Pulling back straight blonde hair, that she thought compared not unfavorably to his coal-black locks, she moistened her lips and gestured vaguely to one of the other chairs, beneath the tree. After he obeyed the gesture and sat down, a handbreadth from her, she asked, "A new arrival? But then, how come outside? I thought they only allowed outside those of us who are . . .composed?"

He tilted his head sideways. "Oh, but I've been elsewhere first," he said. "So many worlds. So many different worlds." Tiredness veiled his grey eyes. His smooth white skin wrinkled over his perfect, broad forehead.

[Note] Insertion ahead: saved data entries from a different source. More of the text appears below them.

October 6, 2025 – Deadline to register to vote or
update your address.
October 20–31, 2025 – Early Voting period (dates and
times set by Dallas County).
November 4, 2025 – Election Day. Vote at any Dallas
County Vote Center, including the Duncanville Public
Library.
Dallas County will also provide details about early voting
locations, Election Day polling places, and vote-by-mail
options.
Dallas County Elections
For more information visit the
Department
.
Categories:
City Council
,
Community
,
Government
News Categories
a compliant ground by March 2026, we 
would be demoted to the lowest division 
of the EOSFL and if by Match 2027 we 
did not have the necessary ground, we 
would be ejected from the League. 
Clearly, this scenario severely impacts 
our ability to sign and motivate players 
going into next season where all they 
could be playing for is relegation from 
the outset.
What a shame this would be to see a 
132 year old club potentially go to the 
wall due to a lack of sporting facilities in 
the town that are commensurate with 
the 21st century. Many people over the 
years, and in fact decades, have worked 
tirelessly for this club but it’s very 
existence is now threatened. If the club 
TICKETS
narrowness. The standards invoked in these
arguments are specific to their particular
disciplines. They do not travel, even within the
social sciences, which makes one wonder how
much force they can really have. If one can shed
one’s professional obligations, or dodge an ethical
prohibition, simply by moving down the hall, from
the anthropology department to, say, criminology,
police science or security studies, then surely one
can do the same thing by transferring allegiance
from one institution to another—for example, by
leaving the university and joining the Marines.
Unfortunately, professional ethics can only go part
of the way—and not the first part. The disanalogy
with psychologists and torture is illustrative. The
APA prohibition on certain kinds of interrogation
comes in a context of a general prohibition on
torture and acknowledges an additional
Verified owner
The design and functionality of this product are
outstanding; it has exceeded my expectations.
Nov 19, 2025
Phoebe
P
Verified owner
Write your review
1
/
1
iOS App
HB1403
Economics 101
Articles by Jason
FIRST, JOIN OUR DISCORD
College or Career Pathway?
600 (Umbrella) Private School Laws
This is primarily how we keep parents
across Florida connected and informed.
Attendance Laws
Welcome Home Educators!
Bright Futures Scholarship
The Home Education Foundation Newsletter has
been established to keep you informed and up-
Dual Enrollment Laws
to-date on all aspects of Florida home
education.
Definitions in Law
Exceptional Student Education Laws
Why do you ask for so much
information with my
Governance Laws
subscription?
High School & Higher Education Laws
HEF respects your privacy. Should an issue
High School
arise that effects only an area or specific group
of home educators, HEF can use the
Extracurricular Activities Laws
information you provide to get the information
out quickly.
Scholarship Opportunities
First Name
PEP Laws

She reached for his hand, touched her fingertips to his in sympathy.

He looked up. His eyes cleared. An almost-smile tugged the corners of his lips upwards. "But let's not talk of that," he said. "Let's talk of pleasant things."

"Yes, let's." She allowed her mind to drift to her pleasant childhood, the adoration of her father, the unfailing attention of her nannies, the green meadows and shaded woods of her native Miccar.

He talked very little, but he was a good listener and watched with avid, hungry stare as she described the frock she'd worn for her sixth birthday party, and her little friends crowding around her. So many friends, none of them human, because human families were thinly spread through the universe.

Time went by quickly. Shadows of impending night surprised them in the garden.

He rose, hastily, bowed to her. "We should go in." He chuckled, the giggle of a child who has evaded too-strict a guardian. "Before we are sent for. Only . . ." He smiled. "Perhaps you should go in alone? You know how they are about patients fraternizing unsupervised."

Kratrina nodded. The medical personnel of the rest home, members of a stolid and empathetic but unimaginative humanoid race who called itself Kelter, were as obsessed with getting humans to fraternize under their benevolent eyes as they were about keeping humans away from each other when unsupervised.

"I was naughty, otherwise we wouldn't have met at all." He winked. "They put me in the side garden and I walked around."

"Around?" she said. "But you'd have to cross the desert, I mean, the non-terraformed area between" She thought of the area she had glimpsed on the few occasions she had ventured beyond the edge of the ponderosa pines. What looked like an endless stretch of scorched red sand, and the trees beyond it, in the distance. It would take at least ten minutes to cross between a small garden and the next and the sun would be intense, yet here he was, his suit unruffled, his hair innocent of red sand.

He bowed. "I had heard you were here. And the memory of your beauty made it worth to cross that island of hell." He reached for her hand and kissed it again.

She remained, with her hand pressed to her own lips, reliving the tingle of his touch, as he walked away amid the apple trees, until the glimmering, silk-clad shape vanished through the ponderosa pines.

* * *

"Well, dear," the nurse said, smiling, as she opened the curtains of the room. "You sure are looking better."